## PASSAGE SHOWN

Sept. 1 (Bloomberg) -- The yen traded near a seven-week high against the dollar amid speculation asset prices are overblown, boosting demand for the relative safety of the Japanese currency.

The yen may gain for a second day versus Singapore’s dollar after a technical chart signaled Asian stocks’ 61 percent rally since the March low was excessive. Australia’s dollar retreated from close to its highest level this year against the greenback after the nation’s central bank held interest rates at a half- century low of 3 percent and said monetary policy is appropriate.

“Investors are turning risk averse amid worries over the sustainability of the economic rebound,” said Tsutomu Soma, a bond and currency dealer at Okasan Securities Co. in Tokyo. “The bias is for the yen to strengthen.”

The yen traded at 93.02 per dollar as of 1:48 p.m. in Tokyo from 93.13 in New York yesterday, when it rose to 92.55, the highest level since July 13. The currency was at 133.42 per euro from 133.48. The euro bought $1.4345 from $1.4334. It touched $1.4406 on Aug. 27, the strongest level since Aug. 7.

The Australian dollar fell to 84.18 U.S. cents from 84.39 cents. It reached 84.78 cents on Aug. 14, the highest level since Sept. 22, 2008. It declined to 78.29 yen from 78.57 yen.

Japan’s currency traded at 64.57 versus Singapore’s dollar from 64.61 yesterday. The MSCI Asia Pacific Index of regional shares advanced 0.5 percent today, having rallied 61 percent since March 9, when it had dropped to the lowest in more than five years.

Technical Charts

The stock index’s 14-day stochastic oscillator climbed to 79.9 today from 69.5 yesterday, close to the 80 threshold that indicates an asset price may have risen too fast and is poised to decline. In technical analysis, investors and analysts study charts of trading patterns and prices to forecast changes in an asset’s value.

Benchmark interest rates are 0.1 percent in Japan and as low as zero in the U.S., compared with 3 percent in Australia, making the South Pacific nation’s assets attractive to investors seeking higher returns. The risk in such trades is that currency market moves may erase any profits.

Collected data
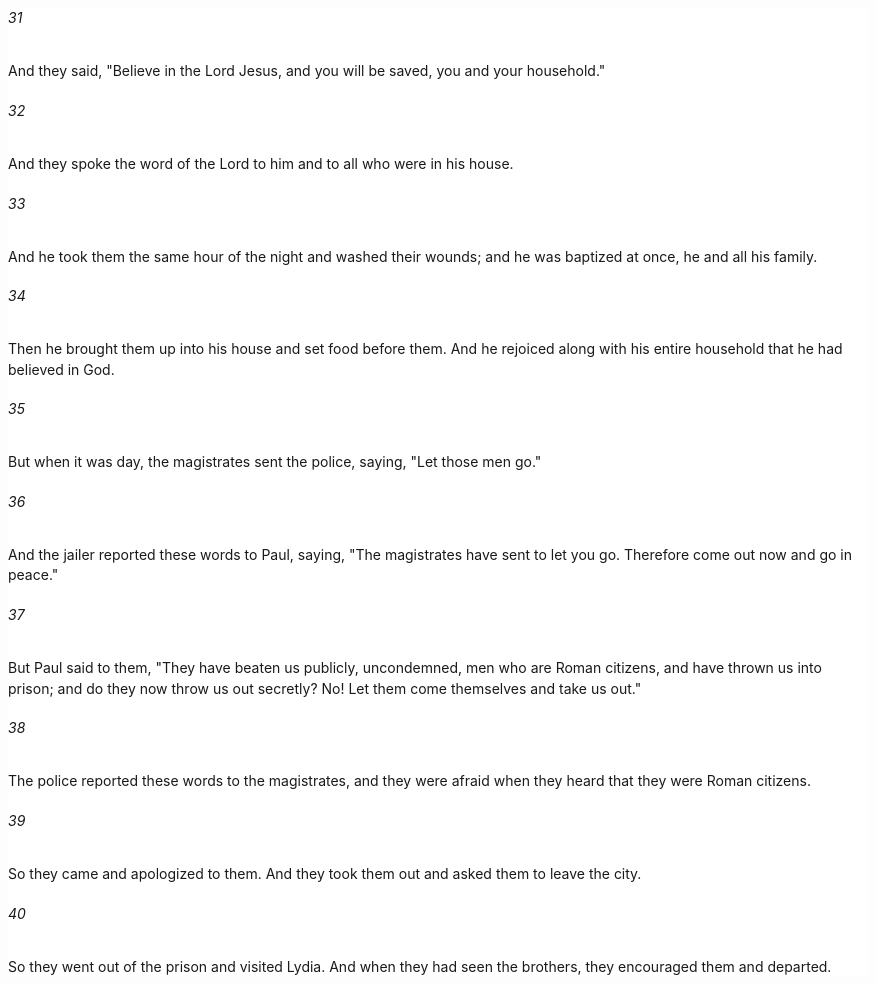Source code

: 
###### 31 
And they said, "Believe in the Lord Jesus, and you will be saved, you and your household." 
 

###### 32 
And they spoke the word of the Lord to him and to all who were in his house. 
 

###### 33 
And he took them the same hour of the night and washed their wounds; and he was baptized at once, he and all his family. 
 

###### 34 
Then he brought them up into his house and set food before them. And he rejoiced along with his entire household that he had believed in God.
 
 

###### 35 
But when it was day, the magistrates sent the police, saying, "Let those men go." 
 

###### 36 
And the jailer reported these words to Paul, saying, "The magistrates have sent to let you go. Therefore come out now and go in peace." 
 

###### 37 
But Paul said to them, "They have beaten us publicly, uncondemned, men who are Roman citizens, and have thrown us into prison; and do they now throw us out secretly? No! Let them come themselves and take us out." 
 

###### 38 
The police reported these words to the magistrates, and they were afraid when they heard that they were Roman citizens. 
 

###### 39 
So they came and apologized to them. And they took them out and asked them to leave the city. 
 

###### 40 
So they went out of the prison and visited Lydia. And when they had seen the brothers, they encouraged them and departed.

## AIM OF THE TASK
In the yen trading report, what interest rate did Australia's central bank hold?

## EXERCISE RESPONSE
3 percent, a half-century low.